Assignment
Where the line with "cytoplasmic/membranous positivity for" appears below, start writing out lines exactly, and finish with the line with "microscopy of normal", which is included; write out nothing else.

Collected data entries

>>

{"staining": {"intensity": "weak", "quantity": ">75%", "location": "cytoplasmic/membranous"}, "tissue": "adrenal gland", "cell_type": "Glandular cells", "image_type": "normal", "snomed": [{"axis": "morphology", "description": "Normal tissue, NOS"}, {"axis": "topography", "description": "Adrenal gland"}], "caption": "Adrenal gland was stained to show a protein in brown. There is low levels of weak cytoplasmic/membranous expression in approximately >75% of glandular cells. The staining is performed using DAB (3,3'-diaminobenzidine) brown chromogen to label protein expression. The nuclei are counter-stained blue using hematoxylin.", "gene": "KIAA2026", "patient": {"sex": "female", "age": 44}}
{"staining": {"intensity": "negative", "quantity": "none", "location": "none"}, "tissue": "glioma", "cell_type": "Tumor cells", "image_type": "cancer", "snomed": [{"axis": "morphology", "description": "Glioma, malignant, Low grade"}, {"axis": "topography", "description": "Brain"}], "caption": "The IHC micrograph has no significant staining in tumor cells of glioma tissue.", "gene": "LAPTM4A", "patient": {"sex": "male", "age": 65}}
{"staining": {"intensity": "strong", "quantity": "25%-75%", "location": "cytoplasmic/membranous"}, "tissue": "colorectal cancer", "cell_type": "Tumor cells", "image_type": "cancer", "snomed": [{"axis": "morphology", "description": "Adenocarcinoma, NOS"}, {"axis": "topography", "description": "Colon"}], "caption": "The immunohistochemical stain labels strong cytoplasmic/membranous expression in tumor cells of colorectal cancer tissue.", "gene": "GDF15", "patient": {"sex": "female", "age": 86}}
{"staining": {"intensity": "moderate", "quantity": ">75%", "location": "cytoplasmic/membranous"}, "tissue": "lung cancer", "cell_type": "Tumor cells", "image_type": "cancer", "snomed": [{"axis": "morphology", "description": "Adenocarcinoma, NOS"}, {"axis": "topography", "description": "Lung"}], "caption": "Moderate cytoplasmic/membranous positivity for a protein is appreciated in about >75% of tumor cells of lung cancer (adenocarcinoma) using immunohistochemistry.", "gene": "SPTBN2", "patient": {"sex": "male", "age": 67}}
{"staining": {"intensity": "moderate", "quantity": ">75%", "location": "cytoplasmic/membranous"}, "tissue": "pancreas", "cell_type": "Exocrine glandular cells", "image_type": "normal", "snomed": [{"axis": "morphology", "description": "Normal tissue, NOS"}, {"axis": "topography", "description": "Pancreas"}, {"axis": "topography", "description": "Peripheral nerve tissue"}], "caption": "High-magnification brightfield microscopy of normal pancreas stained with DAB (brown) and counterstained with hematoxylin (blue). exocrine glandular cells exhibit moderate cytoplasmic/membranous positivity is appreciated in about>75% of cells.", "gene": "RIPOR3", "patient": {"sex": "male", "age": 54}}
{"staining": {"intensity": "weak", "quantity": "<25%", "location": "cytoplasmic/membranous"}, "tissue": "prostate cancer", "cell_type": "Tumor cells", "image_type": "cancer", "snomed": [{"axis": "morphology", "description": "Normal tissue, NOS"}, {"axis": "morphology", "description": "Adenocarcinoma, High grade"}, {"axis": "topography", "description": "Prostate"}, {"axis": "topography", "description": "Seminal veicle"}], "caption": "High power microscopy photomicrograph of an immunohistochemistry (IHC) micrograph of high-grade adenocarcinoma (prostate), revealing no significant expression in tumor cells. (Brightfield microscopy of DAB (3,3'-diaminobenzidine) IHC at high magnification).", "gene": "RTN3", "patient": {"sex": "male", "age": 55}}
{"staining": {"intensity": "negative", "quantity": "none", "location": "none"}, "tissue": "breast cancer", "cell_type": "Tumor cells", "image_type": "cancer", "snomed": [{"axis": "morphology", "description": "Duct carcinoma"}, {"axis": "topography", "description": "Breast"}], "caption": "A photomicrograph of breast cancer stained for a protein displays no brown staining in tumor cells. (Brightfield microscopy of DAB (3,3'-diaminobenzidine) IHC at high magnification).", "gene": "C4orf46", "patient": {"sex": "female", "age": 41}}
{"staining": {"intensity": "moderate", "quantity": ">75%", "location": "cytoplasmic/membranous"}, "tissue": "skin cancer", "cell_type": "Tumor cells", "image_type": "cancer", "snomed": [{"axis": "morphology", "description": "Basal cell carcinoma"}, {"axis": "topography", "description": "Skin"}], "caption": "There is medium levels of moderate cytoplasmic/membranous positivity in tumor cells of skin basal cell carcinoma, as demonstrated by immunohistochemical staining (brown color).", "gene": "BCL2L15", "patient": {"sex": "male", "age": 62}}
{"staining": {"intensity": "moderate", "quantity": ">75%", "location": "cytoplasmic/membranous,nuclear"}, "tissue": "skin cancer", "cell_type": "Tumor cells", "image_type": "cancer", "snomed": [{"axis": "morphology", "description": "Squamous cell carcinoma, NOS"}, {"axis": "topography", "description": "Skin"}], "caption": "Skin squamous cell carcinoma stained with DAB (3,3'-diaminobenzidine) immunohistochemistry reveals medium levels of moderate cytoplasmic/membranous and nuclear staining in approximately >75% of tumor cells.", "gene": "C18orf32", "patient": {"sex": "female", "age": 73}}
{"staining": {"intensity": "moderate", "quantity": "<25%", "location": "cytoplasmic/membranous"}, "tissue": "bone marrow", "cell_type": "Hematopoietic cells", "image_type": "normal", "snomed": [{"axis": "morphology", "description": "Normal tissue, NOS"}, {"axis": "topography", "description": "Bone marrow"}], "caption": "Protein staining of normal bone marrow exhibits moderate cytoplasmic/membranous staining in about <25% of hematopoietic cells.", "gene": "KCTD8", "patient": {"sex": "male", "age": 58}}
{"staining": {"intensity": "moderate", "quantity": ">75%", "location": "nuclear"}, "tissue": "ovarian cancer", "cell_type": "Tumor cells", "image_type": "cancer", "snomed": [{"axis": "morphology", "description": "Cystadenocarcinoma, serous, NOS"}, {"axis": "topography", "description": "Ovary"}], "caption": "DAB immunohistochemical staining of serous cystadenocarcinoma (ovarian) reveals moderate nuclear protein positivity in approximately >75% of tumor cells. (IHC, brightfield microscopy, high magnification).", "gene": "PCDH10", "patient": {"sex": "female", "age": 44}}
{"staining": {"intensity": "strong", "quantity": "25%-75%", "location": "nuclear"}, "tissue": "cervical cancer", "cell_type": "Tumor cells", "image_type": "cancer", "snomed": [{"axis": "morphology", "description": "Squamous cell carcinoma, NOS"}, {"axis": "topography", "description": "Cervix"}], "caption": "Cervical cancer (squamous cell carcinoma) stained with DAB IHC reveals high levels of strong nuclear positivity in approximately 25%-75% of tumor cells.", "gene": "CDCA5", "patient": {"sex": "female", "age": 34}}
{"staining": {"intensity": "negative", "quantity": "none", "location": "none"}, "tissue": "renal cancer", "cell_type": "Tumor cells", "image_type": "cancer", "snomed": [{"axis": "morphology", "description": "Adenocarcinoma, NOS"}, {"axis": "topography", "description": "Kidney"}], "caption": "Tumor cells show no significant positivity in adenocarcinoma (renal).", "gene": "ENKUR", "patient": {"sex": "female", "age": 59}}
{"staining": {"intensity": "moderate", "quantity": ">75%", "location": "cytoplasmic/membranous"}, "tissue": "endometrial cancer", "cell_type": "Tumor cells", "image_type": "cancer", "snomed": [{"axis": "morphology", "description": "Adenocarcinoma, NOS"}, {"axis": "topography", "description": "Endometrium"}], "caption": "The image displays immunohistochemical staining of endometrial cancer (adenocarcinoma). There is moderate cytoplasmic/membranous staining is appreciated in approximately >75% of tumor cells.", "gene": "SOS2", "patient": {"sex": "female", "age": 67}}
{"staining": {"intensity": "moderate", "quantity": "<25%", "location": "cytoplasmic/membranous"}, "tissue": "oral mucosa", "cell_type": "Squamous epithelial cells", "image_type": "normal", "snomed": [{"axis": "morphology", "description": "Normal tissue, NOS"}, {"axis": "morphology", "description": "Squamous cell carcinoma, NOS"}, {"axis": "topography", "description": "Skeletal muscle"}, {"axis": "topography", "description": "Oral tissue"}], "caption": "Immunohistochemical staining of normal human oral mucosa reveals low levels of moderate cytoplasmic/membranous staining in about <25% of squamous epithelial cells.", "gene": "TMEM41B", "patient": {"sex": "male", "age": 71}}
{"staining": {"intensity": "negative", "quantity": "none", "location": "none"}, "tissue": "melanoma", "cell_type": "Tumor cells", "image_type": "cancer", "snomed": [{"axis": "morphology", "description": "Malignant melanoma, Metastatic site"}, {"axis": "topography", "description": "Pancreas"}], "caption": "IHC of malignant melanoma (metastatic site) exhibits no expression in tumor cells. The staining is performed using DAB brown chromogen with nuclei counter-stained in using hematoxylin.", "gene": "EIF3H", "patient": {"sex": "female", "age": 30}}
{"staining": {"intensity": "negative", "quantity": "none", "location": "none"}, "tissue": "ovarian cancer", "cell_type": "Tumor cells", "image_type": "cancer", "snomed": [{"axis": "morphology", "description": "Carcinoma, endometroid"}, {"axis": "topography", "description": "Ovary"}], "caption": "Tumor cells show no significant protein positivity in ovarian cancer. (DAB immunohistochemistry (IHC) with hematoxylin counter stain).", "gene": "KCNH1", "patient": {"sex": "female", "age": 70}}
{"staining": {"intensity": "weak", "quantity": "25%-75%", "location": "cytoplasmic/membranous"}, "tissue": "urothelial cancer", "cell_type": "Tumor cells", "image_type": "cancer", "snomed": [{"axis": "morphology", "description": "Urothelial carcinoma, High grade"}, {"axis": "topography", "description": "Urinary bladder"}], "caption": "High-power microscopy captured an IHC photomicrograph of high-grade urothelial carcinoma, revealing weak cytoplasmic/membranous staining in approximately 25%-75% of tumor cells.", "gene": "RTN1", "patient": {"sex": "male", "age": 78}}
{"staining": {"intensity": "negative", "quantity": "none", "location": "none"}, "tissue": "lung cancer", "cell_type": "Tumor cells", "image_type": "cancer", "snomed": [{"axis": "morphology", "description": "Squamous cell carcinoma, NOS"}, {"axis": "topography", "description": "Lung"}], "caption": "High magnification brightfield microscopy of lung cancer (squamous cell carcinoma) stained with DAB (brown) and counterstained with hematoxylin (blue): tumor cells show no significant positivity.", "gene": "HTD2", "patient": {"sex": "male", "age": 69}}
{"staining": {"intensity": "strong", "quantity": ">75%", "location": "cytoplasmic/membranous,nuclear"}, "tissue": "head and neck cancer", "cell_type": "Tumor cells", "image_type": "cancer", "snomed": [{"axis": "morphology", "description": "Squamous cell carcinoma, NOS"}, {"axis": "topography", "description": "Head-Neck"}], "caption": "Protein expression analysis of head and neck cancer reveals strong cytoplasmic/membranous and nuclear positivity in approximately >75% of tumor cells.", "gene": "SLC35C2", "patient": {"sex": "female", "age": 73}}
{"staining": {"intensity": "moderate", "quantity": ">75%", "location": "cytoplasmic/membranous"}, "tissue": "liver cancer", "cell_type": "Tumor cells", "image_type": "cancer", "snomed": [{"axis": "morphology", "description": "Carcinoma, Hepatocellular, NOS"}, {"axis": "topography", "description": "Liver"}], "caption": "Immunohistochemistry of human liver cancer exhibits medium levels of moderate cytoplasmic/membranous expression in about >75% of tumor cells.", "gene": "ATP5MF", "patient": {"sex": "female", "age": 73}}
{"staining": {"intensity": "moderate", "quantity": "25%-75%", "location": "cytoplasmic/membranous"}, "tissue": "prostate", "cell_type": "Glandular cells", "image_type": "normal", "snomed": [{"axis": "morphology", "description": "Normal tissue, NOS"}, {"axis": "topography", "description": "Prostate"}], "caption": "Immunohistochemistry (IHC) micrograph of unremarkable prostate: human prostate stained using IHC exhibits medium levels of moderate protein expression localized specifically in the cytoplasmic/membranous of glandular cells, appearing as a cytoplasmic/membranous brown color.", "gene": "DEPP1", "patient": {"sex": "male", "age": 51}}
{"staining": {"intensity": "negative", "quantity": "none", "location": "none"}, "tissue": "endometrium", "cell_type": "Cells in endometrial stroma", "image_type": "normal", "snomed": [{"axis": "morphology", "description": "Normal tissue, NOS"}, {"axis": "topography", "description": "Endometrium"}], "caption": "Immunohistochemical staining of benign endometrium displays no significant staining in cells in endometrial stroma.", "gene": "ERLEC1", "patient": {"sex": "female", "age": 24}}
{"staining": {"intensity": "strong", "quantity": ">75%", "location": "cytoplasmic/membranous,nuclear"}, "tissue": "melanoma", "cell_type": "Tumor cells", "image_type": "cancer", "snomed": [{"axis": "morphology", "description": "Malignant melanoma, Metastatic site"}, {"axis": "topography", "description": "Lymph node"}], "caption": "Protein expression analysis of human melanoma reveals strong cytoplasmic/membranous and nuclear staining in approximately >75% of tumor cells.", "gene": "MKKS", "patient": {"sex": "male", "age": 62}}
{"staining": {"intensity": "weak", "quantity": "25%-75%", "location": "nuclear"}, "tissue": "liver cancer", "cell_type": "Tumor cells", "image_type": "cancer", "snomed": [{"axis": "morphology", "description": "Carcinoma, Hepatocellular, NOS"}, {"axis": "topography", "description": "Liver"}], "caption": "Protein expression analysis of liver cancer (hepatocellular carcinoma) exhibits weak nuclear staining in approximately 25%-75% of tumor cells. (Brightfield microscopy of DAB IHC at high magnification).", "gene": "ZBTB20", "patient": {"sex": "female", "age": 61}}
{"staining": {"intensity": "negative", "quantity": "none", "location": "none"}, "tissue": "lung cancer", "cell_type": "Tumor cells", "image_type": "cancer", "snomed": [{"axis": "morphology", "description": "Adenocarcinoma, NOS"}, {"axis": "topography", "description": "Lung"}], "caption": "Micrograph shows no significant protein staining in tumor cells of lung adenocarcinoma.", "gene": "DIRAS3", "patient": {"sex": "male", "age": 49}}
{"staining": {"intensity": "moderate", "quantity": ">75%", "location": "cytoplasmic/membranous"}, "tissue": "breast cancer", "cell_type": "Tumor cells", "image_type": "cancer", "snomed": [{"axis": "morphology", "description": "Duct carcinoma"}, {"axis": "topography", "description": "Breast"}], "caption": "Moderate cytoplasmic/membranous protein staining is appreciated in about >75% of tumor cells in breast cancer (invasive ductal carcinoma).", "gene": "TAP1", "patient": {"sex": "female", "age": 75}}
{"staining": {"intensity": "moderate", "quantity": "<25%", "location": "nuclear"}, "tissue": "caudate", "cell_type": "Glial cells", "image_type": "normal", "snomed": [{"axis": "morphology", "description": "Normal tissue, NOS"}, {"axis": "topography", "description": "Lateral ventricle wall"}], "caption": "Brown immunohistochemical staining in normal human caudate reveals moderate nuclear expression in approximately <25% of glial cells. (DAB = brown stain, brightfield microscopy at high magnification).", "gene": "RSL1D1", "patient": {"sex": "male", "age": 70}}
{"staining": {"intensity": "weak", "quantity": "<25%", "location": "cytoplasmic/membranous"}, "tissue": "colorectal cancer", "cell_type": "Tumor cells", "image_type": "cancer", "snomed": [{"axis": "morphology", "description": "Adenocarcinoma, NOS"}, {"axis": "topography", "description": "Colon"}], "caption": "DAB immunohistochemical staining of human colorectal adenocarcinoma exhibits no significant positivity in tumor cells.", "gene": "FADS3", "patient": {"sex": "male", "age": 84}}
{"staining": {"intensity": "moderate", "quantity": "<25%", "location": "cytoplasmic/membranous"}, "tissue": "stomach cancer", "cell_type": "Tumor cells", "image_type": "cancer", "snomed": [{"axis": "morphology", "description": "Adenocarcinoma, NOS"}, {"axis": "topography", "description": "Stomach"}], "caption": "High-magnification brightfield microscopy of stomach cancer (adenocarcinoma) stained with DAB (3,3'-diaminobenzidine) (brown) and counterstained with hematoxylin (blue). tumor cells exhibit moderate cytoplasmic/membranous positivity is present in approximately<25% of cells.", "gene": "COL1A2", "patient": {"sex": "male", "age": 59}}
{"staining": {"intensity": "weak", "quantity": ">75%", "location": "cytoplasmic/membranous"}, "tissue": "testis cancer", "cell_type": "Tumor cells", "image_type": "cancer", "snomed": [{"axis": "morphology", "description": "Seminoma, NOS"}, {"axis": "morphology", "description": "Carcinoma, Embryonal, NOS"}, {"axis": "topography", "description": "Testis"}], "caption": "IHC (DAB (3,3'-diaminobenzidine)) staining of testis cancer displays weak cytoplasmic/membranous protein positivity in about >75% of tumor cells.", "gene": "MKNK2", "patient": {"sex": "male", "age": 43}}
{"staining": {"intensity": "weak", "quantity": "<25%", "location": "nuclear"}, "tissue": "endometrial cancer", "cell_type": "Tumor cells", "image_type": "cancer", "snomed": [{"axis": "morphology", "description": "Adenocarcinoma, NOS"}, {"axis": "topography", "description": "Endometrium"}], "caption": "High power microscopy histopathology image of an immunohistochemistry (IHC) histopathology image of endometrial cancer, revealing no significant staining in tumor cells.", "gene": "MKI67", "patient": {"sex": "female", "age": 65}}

<<

Finished task
{"staining": {"intensity": "moderate", "quantity": ">75%", "location": "cytoplasmic/membranous"}, "tissue": "lung cancer", "cell_type": "Tumor cells", "image_type": "cancer", "snomed": [{"axis": "morphology", "description": "Adenocarcinoma, NOS"}, {"axis": "topography", "description": "Lung"}], "caption": "Moderate cytoplasmic/membranous positivity for a protein is appreciated in about >75% of tumor cells of lung cancer (adenocarcinoma) using immunohistochemistry.", "gene": "SPTBN2", "patient": {"sex": "male", "age": 67}}
{"staining": {"intensity": "moderate", "quantity": ">75%", "location": "cytoplasmic/membranous"}, "tissue": "pancreas", "cell_type": "Exocrine glandular cells", "image_type": "normal", "snomed": [{"axis": "morphology", "description": "Normal tissue, NOS"}, {"axis": "topography", "description": "Pancreas"}, {"axis": "topography", "description": "Peripheral nerve tissue"}], "caption": "High-magnification brightfield microscopy of normal pancreas stained with DAB (brown) and counterstained with hematoxylin (blue). exocrine glandular cells exhibit moderate cytoplasmic/membranous positivity is appreciated in about>75% of cells.", "gene": "RIPOR3", "patient": {"sex": "male", "age": 54}}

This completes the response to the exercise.